◆ Directions for this task ◆
Copy every item below word for word, leaving the pictures out of your answer.

Entries taken from a collection
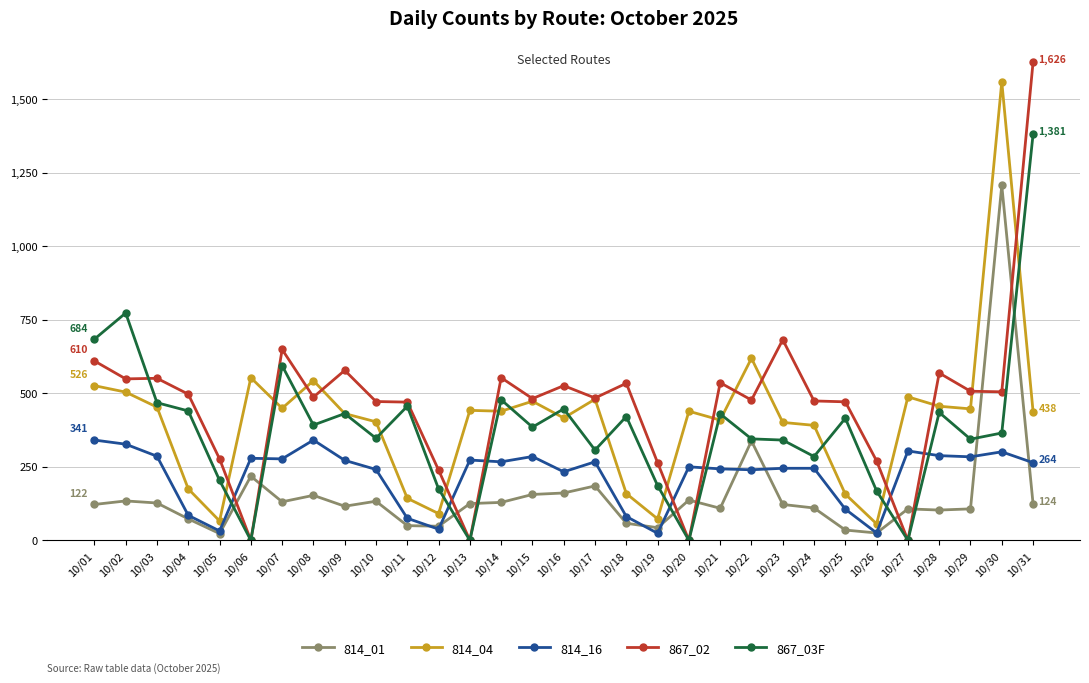

The value of 814_04 at 10/21 is 409. True or false?

True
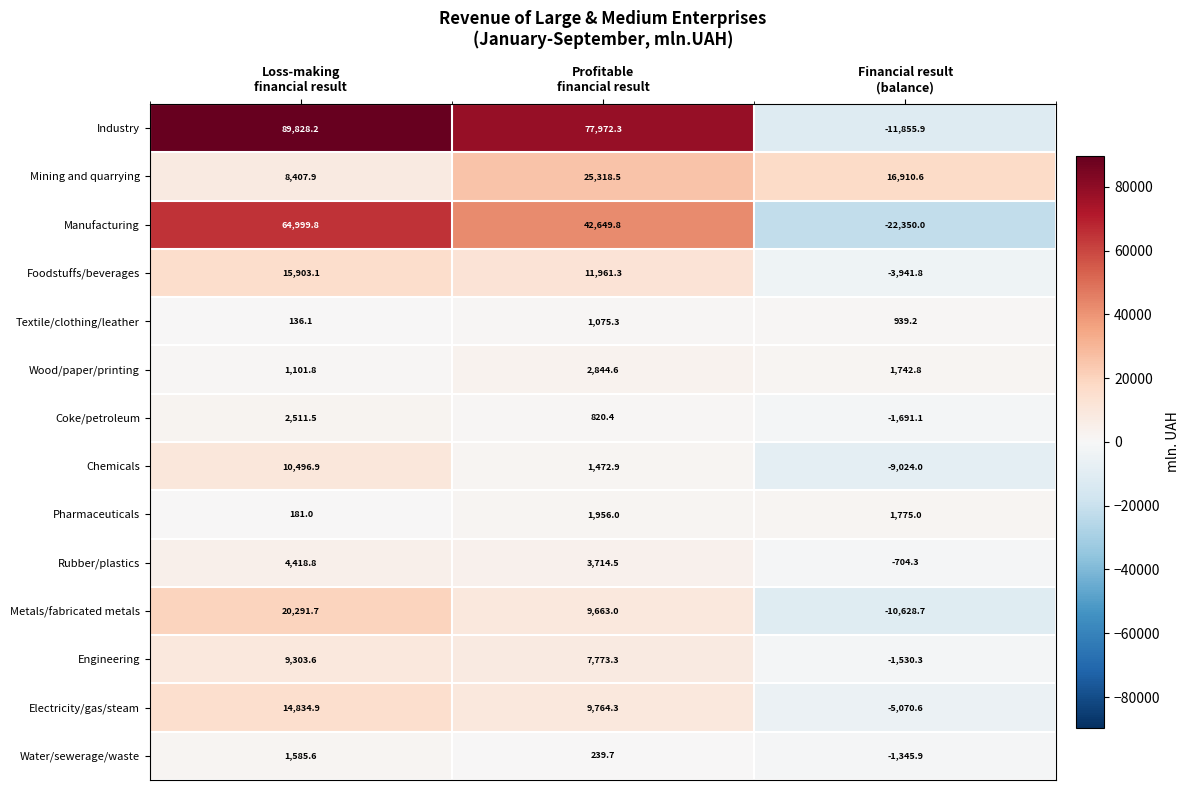

What is the average value of the Textile/clothing/leather series?

716.9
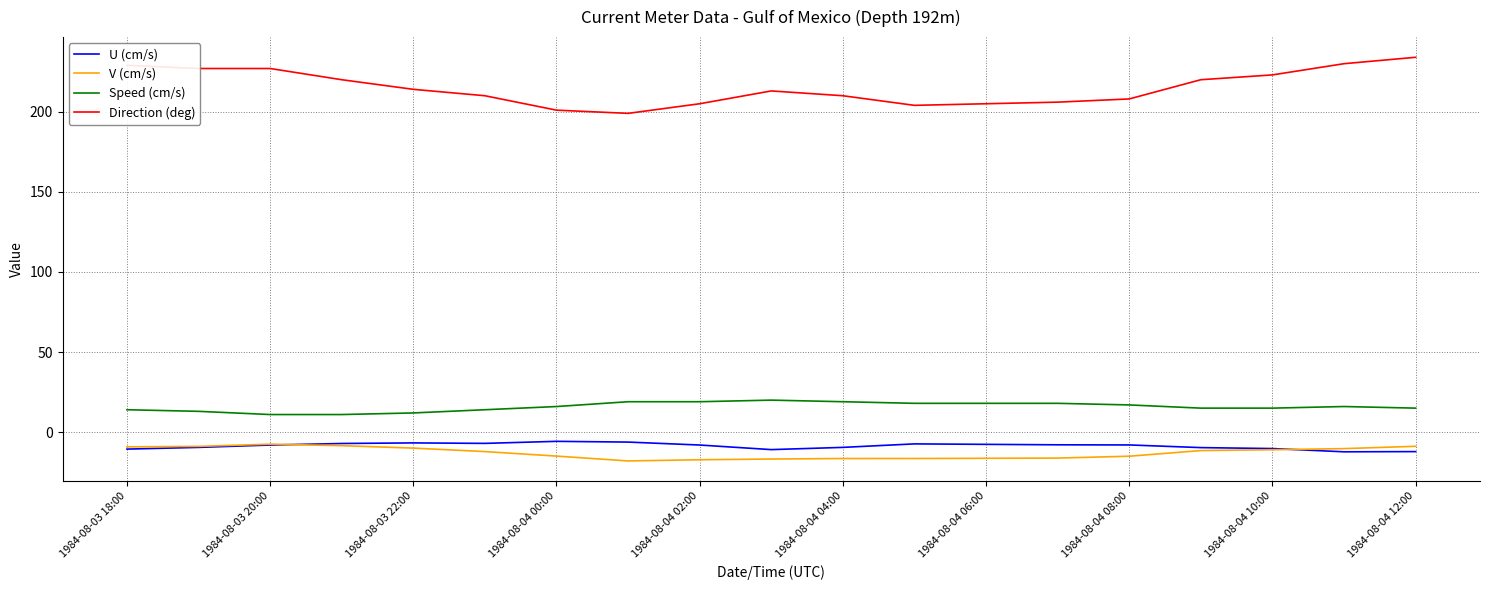

What are all the series names shown in the legend?

U (cm/s), V (cm/s), Speed (cm/s), Direction (deg)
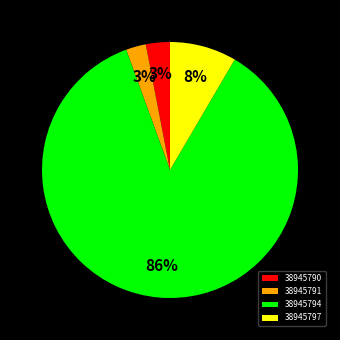

To the nearest percent, what percentage of the pie is 38945794?

86%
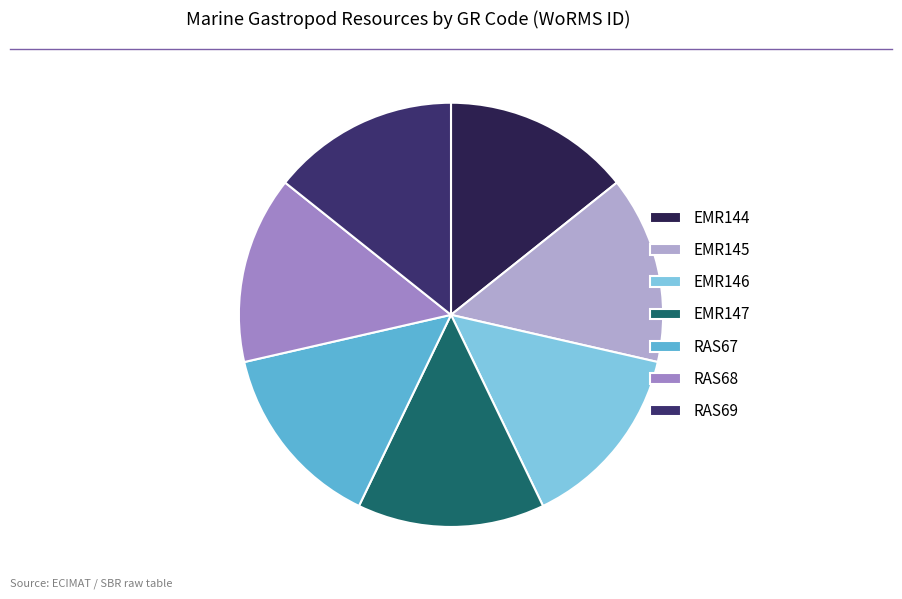

Rank the categories by value from lowest to highest.

EMR144, EMR145, RAS67, EMR146, RAS68, EMR147, RAS69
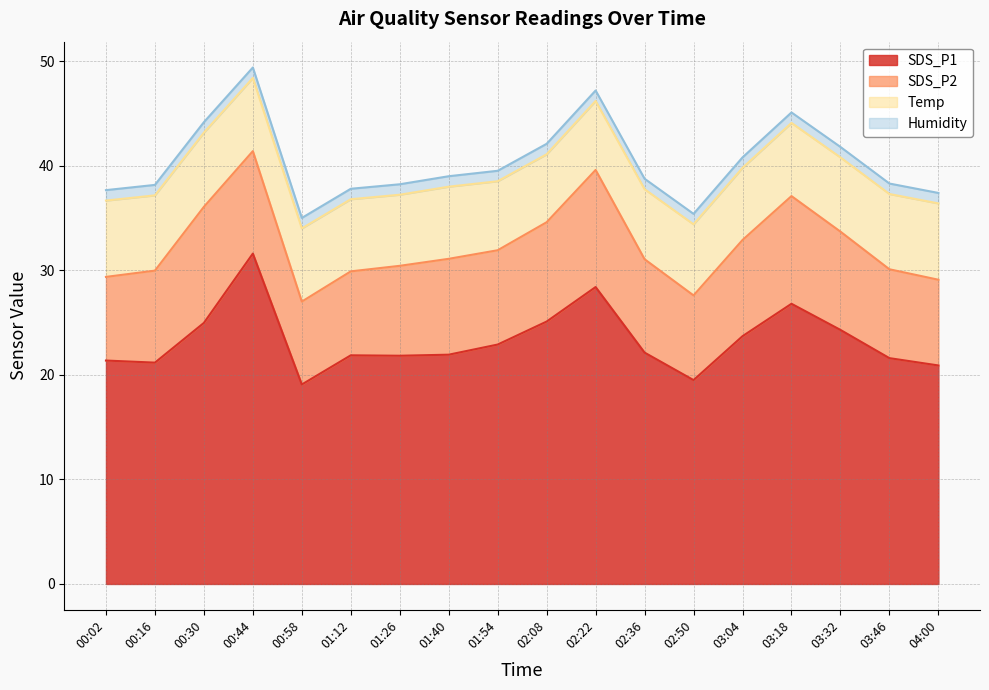

How many lines are shown in the chart?

4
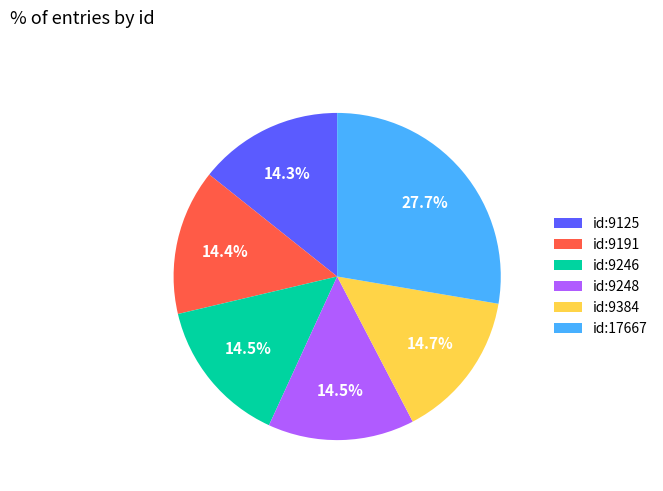

True or false: id:9191 accounts for 14% of the total.

True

◆ Response area ◆
The value of 814_04 at 10/21 is 409. True or false?

True

What is the average value of the Textile/clothing/leather series?

716.9

What are all the series names shown in the legend?

U (cm/s), V (cm/s), Speed (cm/s), Direction (deg)

To the nearest percent, what percentage of the pie is 38945794?

86%

Rank the categories by value from lowest to highest.

EMR144, EMR145, RAS67, EMR146, RAS68, EMR147, RAS69

How many lines are shown in the chart?

4

True or false: id:9191 accounts for 14% of the total.

True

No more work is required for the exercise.